The quality of the offering continues to be mixed however there has been a notable rise in the number of well finished quality lines. With the slight improvement in quality and a reduction in overall numbers prices improved across the board, both in physical markets, the slaughter and feedlot sectors.

Prices continue to improve

Prices generally improved across the board for all weights and categories. Lightweight C2 vealer steers returning to the paddock improved 1¢ to average 184¢ with sales to 203¢/kg. Similar lines to feeder orders lifted a further 9¢ to range from 162¢ to 196¢/kg. A good run of medium weight C2 vealer heifers to slaughter sold to a dearer trend to average 167¢/kg. Lightweight C2 yearling steers to restockers ranged from 148¢ to 204¢ while medium weights to feeders averaged 177¢ with sales to 196¢/kg. A good run of quality heavyweights to slaughter improved 4¢ to average close to 182¢ while heifers to similar orders sold to a top of 187¢ to average 167¢/kg.

Medium weight grown steers ranged from 145¢ to 183¢ while heavyweight C3’s improved 4¢ – to 169¢/kg. Well finished quality bullocks improved 3¢ to 5¢ to range from 150¢ to 185¢/kg. Medium weight heifers to slaughter ranged from 135¢ to 175¢ with most sales around 158¢/kg. Medium weight D2 cows lifted 2¢ – to 119¢ while the 3 scores averaged 124¢ with sales to 142¢/kg. A good run of heavyweights improved 1¢ in value to make 118¢ to 154¢ with most sales around 136¢/kg.

Queensland weekly cattle summary

Lower year to date yardings

Saleyard numbers at MLA’s NLRS reported markets remained similar to last week and on par with the same time last year. The last week of the financial year is normally influenced by the producers making tax based decisions as much as market conditions when considering whether to sell. Dalby has been yarding higher numbers when compared to the same time last year whilst the markets closer to the coast where there has been rainfall and a good season are penning lower numbers for this time of the year.

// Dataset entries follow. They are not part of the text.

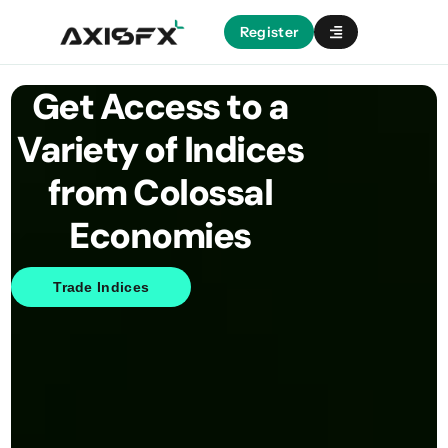
Register
Get Access to a
Variety of Indices
from Colossal
Economies
Trade Indices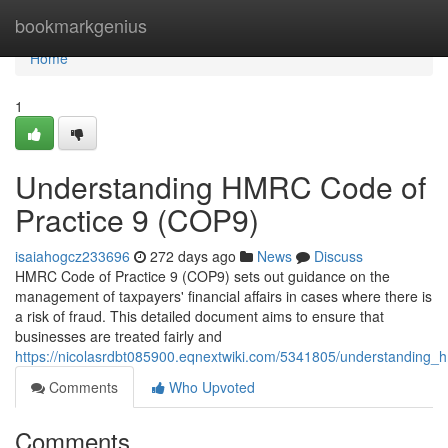
Home
bookmarkgenius
Home
1
Understanding HMRC Code of
Practice 9 (COP9)
isaiahogcz233696
272 days ago
News
Discuss
HMRC Code of Practice 9 (COP9) sets out guidance on the
management of taxpayers' financial affairs in cases where there is
a risk of fraud. This detailed document aims to ensure that
businesses are treated fairly and
https://nicolasrdbt085900.eqnextwiki.com/5341805/understanding
Comments
Who Upvoted
Comments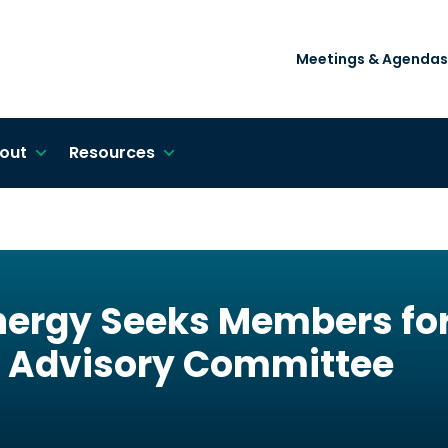
Meetings & Agendas
out
Resources
ergy Seeks Members for 
 Advisory Committee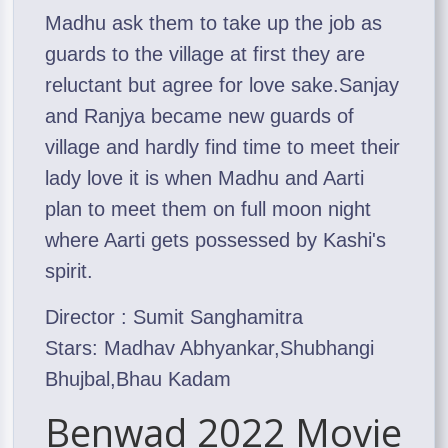
Madhu ask them to take up the job as
guards to the village at first they are
reluctant but agree for love sake.Sanjay
and Ranjya became new guards of
village and hardly find time to meet their
lady love it is when Madhu and Aarti
plan to meet them on full moon night
where Aarti gets possessed by Kashi's
spirit.
Director : Sumit Sanghamitra
Stars: Madhav Abhyankar,Shubhangi
Bhujbal,Bhau Kadam
Benwad 2022 Movie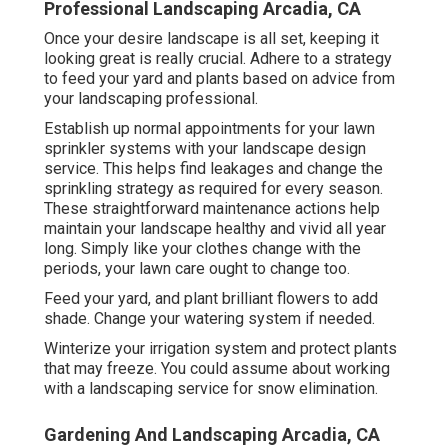
Professional Landscaping Arcadia, CA
Once your desire landscape is all set, keeping it
looking great is really crucial. Adhere to a strategy
to feed your yard and plants based on advice from
your landscaping professional.
Establish up normal appointments for your lawn
sprinkler systems with your landscape design
service. This helps find leakages and change the
sprinkling strategy as required for every season.
These straightforward maintenance actions help
maintain your landscape healthy and vivid all year
long. Simply like your clothes change with the
periods, your lawn care ought to change too.
Feed your yard, and plant brilliant flowers to add
shade. Change your watering system if needed.
Winterize your irrigation system and protect plants
that may freeze. You could assume about working
with a landscaping service for snow elimination.
Gardening And Landscaping Arcadia, CA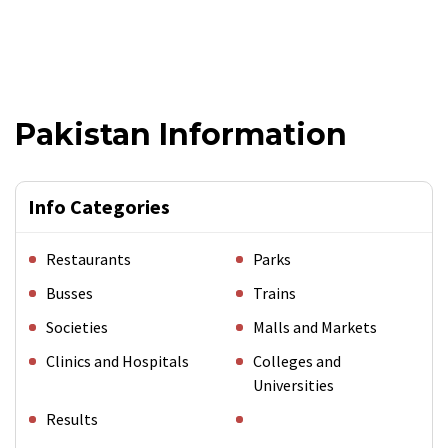
Pakistan Information
Info Categories
Restaurants
Parks
Busses
Trains
Societies
Malls and Markets
Clinics and Hospitals
Colleges and
Universities
Results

Year to date saleyard numbers paint an interesting picture which appear to reflect seasonal conditions that have been experienced this year. Longreach has yarded close to half the number of cattle than during the first six months of last year. A combination of wet weather, improved seasonal conditions, lower turnoffs and higher restocking, along with some cattle being sold in other areas, has all contributed to the lower numbers. Whether there will be higher numbers turned off during spring than in recent years or more weight in the cattle sold is yet to be seen. Comparatively, there has been more numbers sold at Dalby, where yardings increased 22% year-on-year. Toowoomba’s numbers were lower with the main decline being at the Elders sale, with Landmark’s afternoon sale increasing in size. Warwick, Mareeba and Murgon were similar while Moreton throughput fell 11% compared to the first half of 2008.

The quality of the cattle yarded across the state has been good with some well conditioned runs of heavy yearlings, grown steers and bullocks at Dalby and some good weaners and calves at Warwick.

Mixed price trends

A fair run of calves were penned with an almost even split between slaughter and restocker purchases in a range from 169¢ to 174¢/kg. Most of the vealer steers were medium weights purchased by restockers at around 182¢ to be 6¢ cheaper, with isolated sales to 214.2¢/kg. Medium weight vealer heifers to slaughter averaged 168¢, to go against the falling market, finishing 3¢/kg dearer. Yearlings dominated the young cattle as light and medium weight feeders were close to firm in making around 174¢/kg. The few medium weight C3 yearling steers topped at 203.6¢ to average closer to 173¢/kg. Heavy yearling steers met good enquiry to average 176¢/kg. Light restocking yearling heifers sold around 167¢ as medium feeder lines averaged 163¢/kg.

Medium weight grown steers lost 3¢ to 160.5¢ while the good C4 heavy weights were 7¢ dearer at 177¢/kg. Bullocks also recorded a good gain after selling to 185.6¢ to average 177¢/kg. Light cows were generally cheaper while medium and heavy weights sold to good demand be firm to dearer. Medium weight D3s sold around 127¢ as heavy D4s made closer to 171¢/kg. The top of the heavy cows made to 159.6¢/kg.